Friday, June 01, 2001
Report: Special ed pupils forgotten
Covington schools under fire again
By Lori Hayes
The Cincinnati Enquirer
COVINGTON A state investigation of some of the city's schools describes a system in which special-education and troubled students are often shortchanged and sometimes forgotten.
After a series of harsh reviews and state audits, Covington Independent Schools nearly a year into districtwide reform efforts is again under fire.
The Office of Education Accountability, the Kentucky legislature's education watchdog, found that Covington staff had violated several state and federal laws, particularly those regarding special-education students.
However, state officials did not recommend sanctions or disciplinary action because of Covington's quick response to address the problems.
We're committed to making those kind of changes, Superintendent Jack Moreland said.
Responding to complaints about special-education services, attendance and the district's alternative program for troubled students, OEA in March and April investigated four of Covington's schools First District Elementary, Sixth District Elementary, Holmes Junior High and the Covington Academy of Renewal Education, or CARE.
Among the concerns cited in a report of OEA's findings:
Special- education classes were left without teachers for weeks.
Teachers improperly changed special-education students' federally mandated education plans.
Special-education teachers didn't get proper training.
Classes were without adequate books and materials.
Habitually truant students were not pursued.
The district's alternative school CARE was a dumping ground for students not wanted by their assigned schools.
If these students are not served well and appropriately ... the district will never be able to ensure that all of its students reach proficiency, the report stated. A substantial proportion will be left behind.
Independent of the state Department of Education, OEA was created by the General Assembly and reports to the Legislative Research Commission. The agency is charged with monitoring the state's education system and implementation of the Kentucky Education Reform Act.
OEA is the second state agency to target Covington schools.
The Kentucky Department of Education conducted a series of audits of Covington schools last year that spurred major reform efforts in instruction and management.
You can only do so many things at one time, Mr. Moreland said. That's not an excuse, but it's not like we weren't trying to address problems in the school district.
While Mr. Moreland said OEA's investigation was just a snapshot of the district, he did not dispute the report's accuracy.
Federal guidelines require that every special-education student have an individual education plan that outlines what type of services and instruction the student needs. OEA cited several examples of when those plans were improperly changed or not implemented at all.
Clearly that's a violation of the law, and it should not happen, Mr. Moreland said.
Covington administrators also circumvented school councils by hiring special-education teachers without involving the councils, which are responsible under state law for hiring staff, the report found.
I'm not saying what we did was right, but there were decisions that had to be made to staff the schools, he said.
District officials are reviewing students' education plans, and training is set for special-education teachers and administrators this fall.
The district will also provide extra or remedial instruction for all students deprived of special education services because of a lapse of service delivery, the district said in its written response to OEA.
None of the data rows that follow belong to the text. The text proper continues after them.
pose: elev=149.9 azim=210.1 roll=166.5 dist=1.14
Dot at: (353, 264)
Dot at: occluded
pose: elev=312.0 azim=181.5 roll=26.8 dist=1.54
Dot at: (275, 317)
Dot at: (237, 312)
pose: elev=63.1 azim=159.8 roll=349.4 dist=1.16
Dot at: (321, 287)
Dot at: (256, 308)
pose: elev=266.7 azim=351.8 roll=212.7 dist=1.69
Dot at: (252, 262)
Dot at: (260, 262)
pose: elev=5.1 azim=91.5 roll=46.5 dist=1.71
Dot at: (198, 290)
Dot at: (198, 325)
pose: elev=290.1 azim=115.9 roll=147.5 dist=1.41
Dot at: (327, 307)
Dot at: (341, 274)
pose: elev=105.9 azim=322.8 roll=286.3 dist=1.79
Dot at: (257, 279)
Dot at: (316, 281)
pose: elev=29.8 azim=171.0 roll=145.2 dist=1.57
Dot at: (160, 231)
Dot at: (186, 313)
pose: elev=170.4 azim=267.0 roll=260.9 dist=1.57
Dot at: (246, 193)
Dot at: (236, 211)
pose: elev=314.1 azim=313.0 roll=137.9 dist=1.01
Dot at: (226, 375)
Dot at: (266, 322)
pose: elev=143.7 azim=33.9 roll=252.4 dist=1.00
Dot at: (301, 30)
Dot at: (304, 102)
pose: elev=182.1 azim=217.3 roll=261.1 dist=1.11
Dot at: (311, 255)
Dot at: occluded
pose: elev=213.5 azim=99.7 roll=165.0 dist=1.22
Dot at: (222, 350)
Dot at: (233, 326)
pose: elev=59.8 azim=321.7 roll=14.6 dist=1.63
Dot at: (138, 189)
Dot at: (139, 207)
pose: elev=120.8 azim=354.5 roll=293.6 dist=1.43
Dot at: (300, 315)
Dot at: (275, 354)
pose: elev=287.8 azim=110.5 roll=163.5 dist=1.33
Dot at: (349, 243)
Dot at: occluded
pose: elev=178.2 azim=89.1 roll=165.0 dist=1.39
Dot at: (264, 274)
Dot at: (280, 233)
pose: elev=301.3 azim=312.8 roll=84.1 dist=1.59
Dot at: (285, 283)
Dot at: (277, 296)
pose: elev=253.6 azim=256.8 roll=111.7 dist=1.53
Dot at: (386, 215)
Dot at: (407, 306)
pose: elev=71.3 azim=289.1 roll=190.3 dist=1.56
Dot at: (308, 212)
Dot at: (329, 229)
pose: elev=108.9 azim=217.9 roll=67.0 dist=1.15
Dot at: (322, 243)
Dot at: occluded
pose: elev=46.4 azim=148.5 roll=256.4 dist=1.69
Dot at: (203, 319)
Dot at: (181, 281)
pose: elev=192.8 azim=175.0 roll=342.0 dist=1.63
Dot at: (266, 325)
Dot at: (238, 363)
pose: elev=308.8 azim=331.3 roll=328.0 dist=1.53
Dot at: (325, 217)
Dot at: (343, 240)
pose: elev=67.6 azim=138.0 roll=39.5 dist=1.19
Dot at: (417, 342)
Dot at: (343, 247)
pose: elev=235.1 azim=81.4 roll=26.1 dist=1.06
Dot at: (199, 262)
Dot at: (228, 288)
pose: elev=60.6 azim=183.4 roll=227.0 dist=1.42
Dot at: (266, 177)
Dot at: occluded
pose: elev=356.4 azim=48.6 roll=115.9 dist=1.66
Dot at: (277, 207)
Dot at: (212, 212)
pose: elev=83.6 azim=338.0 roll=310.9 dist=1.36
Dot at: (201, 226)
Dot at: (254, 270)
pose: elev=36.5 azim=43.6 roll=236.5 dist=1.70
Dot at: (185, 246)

Allen Bernard, special-education director, is retiring at the end of the school year, and the district has already hired his replacement.
Mr. Moreland would not release the name of the new director on Thursday.
Truancy not tracked
The district also cited Covington's pupil personnel director Lester Gamble, who by state law is responsible for monitoring student attendance, for not keeping track of truant students. Several students who had missed more than 10 days of school this year had not been contacted.
State investigators said Mr. Gamble was assigned to too many other duties. Mr. Moreland, who said he had piled too many responsibilities on Mr. Gamble, plans to reduce that workload and establish a monitoring system to regularly review student absences.
Finally, OEA found substantial and systemic problems with CARE, many of which stem from the troubles in the special education program:
Hundreds of students' education plans had not been implemented. Counseling was given by untrained staff. And students did not get adequate books and resources.
And with no clear entrance and exit requirements, students were improperly assigned and held at the school.
The district is developing new criteria for students to be assigned to the school and clearer steps for transitioning students back to their assigned schools.
Some of the staff members involved in the violations no longer work for the school district, and others will be reassigned, Mr. Moreland said.